About this exercise – For each entry, output its words exactly and leave any picture behind.

Text-based design files –
━━━━━━

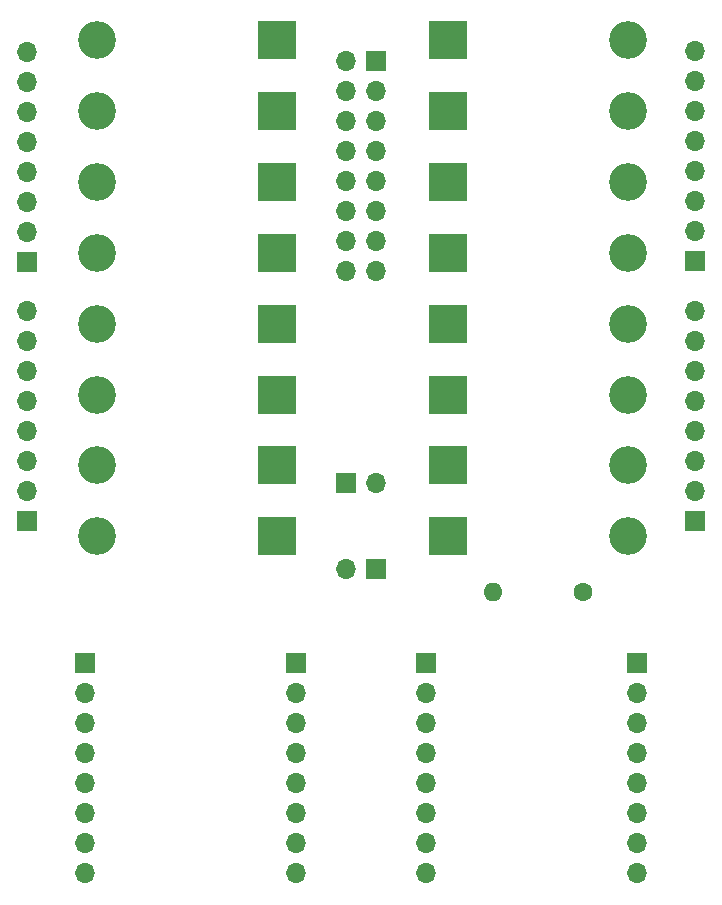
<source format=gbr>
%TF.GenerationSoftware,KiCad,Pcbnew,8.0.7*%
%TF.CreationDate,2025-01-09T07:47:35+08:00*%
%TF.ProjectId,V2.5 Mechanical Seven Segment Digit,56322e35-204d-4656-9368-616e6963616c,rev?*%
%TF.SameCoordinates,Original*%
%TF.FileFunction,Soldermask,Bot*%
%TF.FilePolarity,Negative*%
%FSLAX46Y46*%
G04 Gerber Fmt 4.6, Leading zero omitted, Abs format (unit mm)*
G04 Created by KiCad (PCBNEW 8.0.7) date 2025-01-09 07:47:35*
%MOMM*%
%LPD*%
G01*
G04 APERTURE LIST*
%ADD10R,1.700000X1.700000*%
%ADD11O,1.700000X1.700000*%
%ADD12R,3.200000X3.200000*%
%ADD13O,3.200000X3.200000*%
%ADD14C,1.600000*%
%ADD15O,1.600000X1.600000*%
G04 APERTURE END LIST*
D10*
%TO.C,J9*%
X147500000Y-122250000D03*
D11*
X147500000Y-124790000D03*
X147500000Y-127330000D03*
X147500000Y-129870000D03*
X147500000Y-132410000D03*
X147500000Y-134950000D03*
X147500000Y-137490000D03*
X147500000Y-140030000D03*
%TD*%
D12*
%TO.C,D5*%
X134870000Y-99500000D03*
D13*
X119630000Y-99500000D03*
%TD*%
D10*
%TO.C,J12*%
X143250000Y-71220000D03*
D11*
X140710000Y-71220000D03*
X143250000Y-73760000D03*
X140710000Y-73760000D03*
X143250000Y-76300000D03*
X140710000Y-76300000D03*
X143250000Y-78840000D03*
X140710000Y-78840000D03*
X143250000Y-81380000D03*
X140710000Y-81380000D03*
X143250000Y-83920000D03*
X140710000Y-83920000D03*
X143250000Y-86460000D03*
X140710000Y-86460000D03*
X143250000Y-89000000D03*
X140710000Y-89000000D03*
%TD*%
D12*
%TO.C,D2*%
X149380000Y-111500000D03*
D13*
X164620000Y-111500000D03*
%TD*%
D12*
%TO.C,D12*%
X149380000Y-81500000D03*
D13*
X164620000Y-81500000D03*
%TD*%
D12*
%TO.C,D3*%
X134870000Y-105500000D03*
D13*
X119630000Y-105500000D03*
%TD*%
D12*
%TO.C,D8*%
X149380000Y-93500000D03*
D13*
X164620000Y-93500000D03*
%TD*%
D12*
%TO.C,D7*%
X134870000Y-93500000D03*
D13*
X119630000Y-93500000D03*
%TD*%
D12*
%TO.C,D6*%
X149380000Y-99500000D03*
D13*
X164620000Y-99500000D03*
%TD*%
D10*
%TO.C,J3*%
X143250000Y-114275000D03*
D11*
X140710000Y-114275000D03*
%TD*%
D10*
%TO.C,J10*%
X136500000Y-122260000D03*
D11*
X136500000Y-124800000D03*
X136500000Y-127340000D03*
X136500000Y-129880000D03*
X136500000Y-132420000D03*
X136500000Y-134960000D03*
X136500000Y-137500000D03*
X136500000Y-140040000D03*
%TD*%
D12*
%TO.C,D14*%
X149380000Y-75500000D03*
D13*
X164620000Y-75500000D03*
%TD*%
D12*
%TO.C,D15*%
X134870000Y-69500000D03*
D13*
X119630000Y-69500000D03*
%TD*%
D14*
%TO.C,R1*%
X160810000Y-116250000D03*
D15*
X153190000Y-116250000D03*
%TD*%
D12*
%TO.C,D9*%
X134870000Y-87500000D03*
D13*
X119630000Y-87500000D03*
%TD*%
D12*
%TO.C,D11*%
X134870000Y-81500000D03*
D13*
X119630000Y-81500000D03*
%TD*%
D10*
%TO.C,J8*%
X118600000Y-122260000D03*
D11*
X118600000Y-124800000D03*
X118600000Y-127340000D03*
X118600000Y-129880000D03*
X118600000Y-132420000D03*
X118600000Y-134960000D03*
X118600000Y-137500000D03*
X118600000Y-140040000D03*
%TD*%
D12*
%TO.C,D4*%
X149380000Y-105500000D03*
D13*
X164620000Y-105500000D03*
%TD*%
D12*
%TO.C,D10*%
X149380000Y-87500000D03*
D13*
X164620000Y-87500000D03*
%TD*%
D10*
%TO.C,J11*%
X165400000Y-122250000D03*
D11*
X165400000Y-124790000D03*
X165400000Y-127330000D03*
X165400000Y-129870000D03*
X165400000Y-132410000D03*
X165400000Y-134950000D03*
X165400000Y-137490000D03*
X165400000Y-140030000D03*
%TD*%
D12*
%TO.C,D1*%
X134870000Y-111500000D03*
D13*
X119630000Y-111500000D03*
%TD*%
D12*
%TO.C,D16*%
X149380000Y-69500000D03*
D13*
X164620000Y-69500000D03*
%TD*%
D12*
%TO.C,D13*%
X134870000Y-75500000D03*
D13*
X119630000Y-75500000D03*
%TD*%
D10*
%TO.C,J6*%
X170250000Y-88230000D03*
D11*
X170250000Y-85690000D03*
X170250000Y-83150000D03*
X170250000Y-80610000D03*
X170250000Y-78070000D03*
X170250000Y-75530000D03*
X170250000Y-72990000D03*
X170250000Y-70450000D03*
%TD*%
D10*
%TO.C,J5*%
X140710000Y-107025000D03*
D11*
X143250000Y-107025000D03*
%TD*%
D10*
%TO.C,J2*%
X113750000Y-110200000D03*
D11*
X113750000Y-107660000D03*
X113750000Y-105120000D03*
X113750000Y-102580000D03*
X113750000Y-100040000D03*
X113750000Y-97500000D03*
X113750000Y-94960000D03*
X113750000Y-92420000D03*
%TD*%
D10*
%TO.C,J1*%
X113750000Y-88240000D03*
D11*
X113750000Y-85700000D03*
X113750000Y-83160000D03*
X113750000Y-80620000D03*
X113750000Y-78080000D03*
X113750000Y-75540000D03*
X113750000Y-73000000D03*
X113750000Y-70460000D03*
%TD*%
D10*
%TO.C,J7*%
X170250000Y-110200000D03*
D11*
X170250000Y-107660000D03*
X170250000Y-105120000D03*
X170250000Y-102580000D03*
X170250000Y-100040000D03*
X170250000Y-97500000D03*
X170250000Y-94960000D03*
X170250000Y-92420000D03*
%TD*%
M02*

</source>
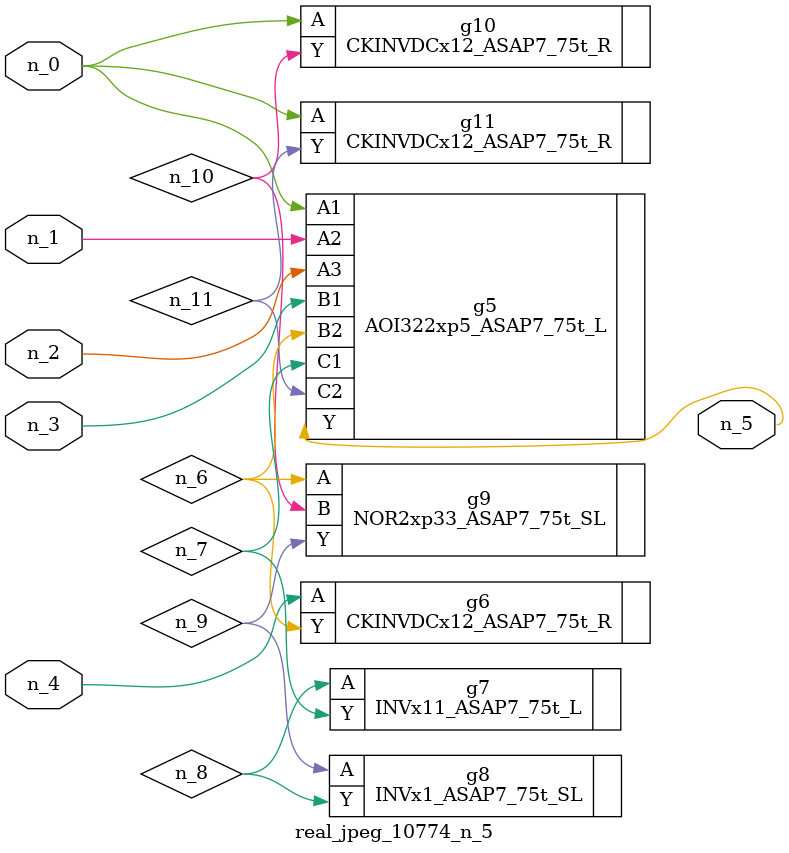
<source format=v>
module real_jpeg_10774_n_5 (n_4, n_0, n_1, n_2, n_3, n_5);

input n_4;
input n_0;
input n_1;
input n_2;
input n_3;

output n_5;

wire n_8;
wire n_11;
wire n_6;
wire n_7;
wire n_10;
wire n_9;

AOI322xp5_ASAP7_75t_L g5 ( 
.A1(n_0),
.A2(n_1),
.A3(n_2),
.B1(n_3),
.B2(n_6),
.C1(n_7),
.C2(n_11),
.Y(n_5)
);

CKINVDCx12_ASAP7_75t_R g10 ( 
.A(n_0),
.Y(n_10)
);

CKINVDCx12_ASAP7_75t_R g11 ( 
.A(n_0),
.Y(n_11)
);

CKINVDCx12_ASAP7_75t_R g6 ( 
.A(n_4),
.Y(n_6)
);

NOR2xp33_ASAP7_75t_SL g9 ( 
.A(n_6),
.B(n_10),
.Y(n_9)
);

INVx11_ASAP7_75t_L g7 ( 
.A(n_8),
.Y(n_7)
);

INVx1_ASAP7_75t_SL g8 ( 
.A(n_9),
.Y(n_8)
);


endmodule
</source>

━━━━━━

Response area –
<source format=gbr>
%TF.GenerationSoftware,KiCad,Pcbnew,8.0.7*%
%TF.CreationDate,2025-01-09T07:47:35+08:00*%
%TF.ProjectId,V2.5 Mechanical Seven Segment Digit,56322e35-204d-4656-9368-616e6963616c,rev?*%
%TF.SameCoordinates,Original*%
%TF.FileFunction,Soldermask,Bot*%
%TF.FilePolarity,Negative*%
%FSLAX46Y46*%
G04 Gerber Fmt 4.6, Leading zero omitted, Abs format (unit mm)*
G04 Created by KiCad (PCBNEW 8.0.7) date 2025-01-09 07:47:35*
%MOMM*%
%LPD*%
G01*
G04 APERTURE LIST*
%ADD10R,1.700000X1.700000*%
%ADD11O,1.700000X1.700000*%
%ADD12R,3.200000X3.200000*%
%ADD13O,3.200000X3.200000*%
%ADD14C,1.600000*%
%ADD15O,1.600000X1.600000*%
G04 APERTURE END LIST*
D10*
%TO.C,J9*%
X147500000Y-122250000D03*
D11*
X147500000Y-124790000D03*
X147500000Y-127330000D03*
X147500000Y-129870000D03*
X147500000Y-132410000D03*
X147500000Y-134950000D03*
X147500000Y-137490000D03*
X147500000Y-140030000D03*
%TD*%
D12*
%TO.C,D5*%
X134870000Y-99500000D03*
D13*
X119630000Y-99500000D03*
%TD*%
D10*
%TO.C,J12*%
X143250000Y-71220000D03*
D11*
X140710000Y-71220000D03*
X143250000Y-73760000D03*
X140710000Y-73760000D03*
X143250000Y-76300000D03*
X140710000Y-76300000D03*
X143250000Y-78840000D03*
X140710000Y-78840000D03*
X143250000Y-81380000D03*
X140710000Y-81380000D03*
X143250000Y-83920000D03*
X140710000Y-83920000D03*
X143250000Y-86460000D03*
X140710000Y-86460000D03*
X143250000Y-89000000D03*
X140710000Y-89000000D03*
%TD*%
D12*
%TO.C,D2*%
X149380000Y-111500000D03*
D13*
X164620000Y-111500000D03*
%TD*%
D12*
%TO.C,D12*%
X149380000Y-81500000D03*
D13*
X164620000Y-81500000D03*
%TD*%
D12*
%TO.C,D3*%
X134870000Y-105500000D03*
D13*
X119630000Y-105500000D03*
%TD*%
D12*
%TO.C,D8*%
X149380000Y-93500000D03*
D13*
X164620000Y-93500000D03*
%TD*%
D12*
%TO.C,D7*%
X134870000Y-93500000D03*
D13*
X119630000Y-93500000D03*
%TD*%
D12*
%TO.C,D6*%
X149380000Y-99500000D03*
D13*
X164620000Y-99500000D03*
%TD*%
D10*
%TO.C,J3*%
X143250000Y-114275000D03*
D11*
X140710000Y-114275000D03*
%TD*%
D10*
%TO.C,J10*%
X136500000Y-122260000D03*
D11*
X136500000Y-124800000D03*
X136500000Y-127340000D03*
X136500000Y-129880000D03*
X136500000Y-132420000D03*
X136500000Y-134960000D03*
X136500000Y-137500000D03*
X136500000Y-140040000D03*
%TD*%
D12*
%TO.C,D14*%
X149380000Y-75500000D03*
D13*
X164620000Y-75500000D03*
%TD*%
D12*
%TO.C,D15*%
X134870000Y-69500000D03*
D13*
X119630000Y-69500000D03*
%TD*%
D14*
%TO.C,R1*%
X160810000Y-116250000D03*
D15*
X153190000Y-116250000D03*
%TD*%
D12*
%TO.C,D9*%
X134870000Y-87500000D03*
D13*
X119630000Y-87500000D03*
%TD*%
D12*
%TO.C,D11*%
X134870000Y-81500000D03*
D13*
X119630000Y-81500000D03*
%TD*%
D10*
%TO.C,J8*%
X118600000Y-122260000D03*
D11*
X118600000Y-124800000D03*
X118600000Y-127340000D03*
X118600000Y-129880000D03*
X118600000Y-132420000D03*
X118600000Y-134960000D03*
X118600000Y-137500000D03*
X118600000Y-140040000D03*
%TD*%
D12*
%TO.C,D4*%
X149380000Y-105500000D03*
D13*
X164620000Y-105500000D03*
%TD*%
D12*
%TO.C,D10*%
X149380000Y-87500000D03*
D13*
X164620000Y-87500000D03*
%TD*%
D10*
%TO.C,J11*%
X165400000Y-122250000D03*
D11*
X165400000Y-124790000D03*
X165400000Y-127330000D03*
X165400000Y-129870000D03*
X165400000Y-132410000D03*
X165400000Y-134950000D03*
X165400000Y-137490000D03*
X165400000Y-140030000D03*
%TD*%
D12*
%TO.C,D1*%
X134870000Y-111500000D03*
D13*
X119630000Y-111500000D03*
%TD*%
D12*
%TO.C,D16*%
X149380000Y-69500000D03*
D13*
X164620000Y-69500000D03*
%TD*%
D12*
%TO.C,D13*%
X134870000Y-75500000D03*
D13*
X119630000Y-75500000D03*
%TD*%
D10*
%TO.C,J6*%
X170250000Y-88230000D03*
D11*
X170250000Y-85690000D03*
X170250000Y-83150000D03*
X170250000Y-80610000D03*
X170250000Y-78070000D03*
X170250000Y-75530000D03*
X170250000Y-72990000D03*
X170250000Y-70450000D03*
%TD*%
D10*
%TO.C,J5*%
X140710000Y-107025000D03*
D11*
X143250000Y-107025000D03*
%TD*%
D10*
%TO.C,J2*%
X113750000Y-110200000D03*
D11*
X113750000Y-107660000D03*
X113750000Y-105120000D03*
X113750000Y-102580000D03*
X113750000Y-100040000D03*
X113750000Y-97500000D03*
X113750000Y-94960000D03*
X113750000Y-92420000D03*
%TD*%
D10*
%TO.C,J1*%
X113750000Y-88240000D03*
D11*
X113750000Y-85700000D03*
X113750000Y-83160000D03*
X113750000Y-80620000D03*
X113750000Y-78080000D03*
X113750000Y-75540000D03*
X113750000Y-73000000D03*
X113750000Y-70460000D03*
%TD*%
D10*
%TO.C,J7*%
X170250000Y-110200000D03*
D11*
X170250000Y-107660000D03*
X170250000Y-105120000D03*
X170250000Y-102580000D03*
X170250000Y-100040000D03*
X170250000Y-97500000D03*
X170250000Y-94960000D03*
X170250000Y-92420000D03*
%TD*%
M02*

</source>
<source format=v>
module real_jpeg_10774_n_5 (n_4, n_0, n_1, n_2, n_3, n_5);

input n_4;
input n_0;
input n_1;
input n_2;
input n_3;

output n_5;

wire n_8;
wire n_11;
wire n_6;
wire n_7;
wire n_10;
wire n_9;

AOI322xp5_ASAP7_75t_L g5 ( 
.A1(n_0),
.A2(n_1),
.A3(n_2),
.B1(n_3),
.B2(n_6),
.C1(n_7),
.C2(n_11),
.Y(n_5)
);

CKINVDCx12_ASAP7_75t_R g10 ( 
.A(n_0),
.Y(n_10)
);

CKINVDCx12_ASAP7_75t_R g11 ( 
.A(n_0),
.Y(n_11)
);

CKINVDCx12_ASAP7_75t_R g6 ( 
.A(n_4),
.Y(n_6)
);

NOR2xp33_ASAP7_75t_SL g9 ( 
.A(n_6),
.B(n_10),
.Y(n_9)
);

INVx11_ASAP7_75t_L g7 ( 
.A(n_8),
.Y(n_7)
);

INVx1_ASAP7_75t_SL g8 ( 
.A(n_9),
.Y(n_8)
);


endmodule
</source>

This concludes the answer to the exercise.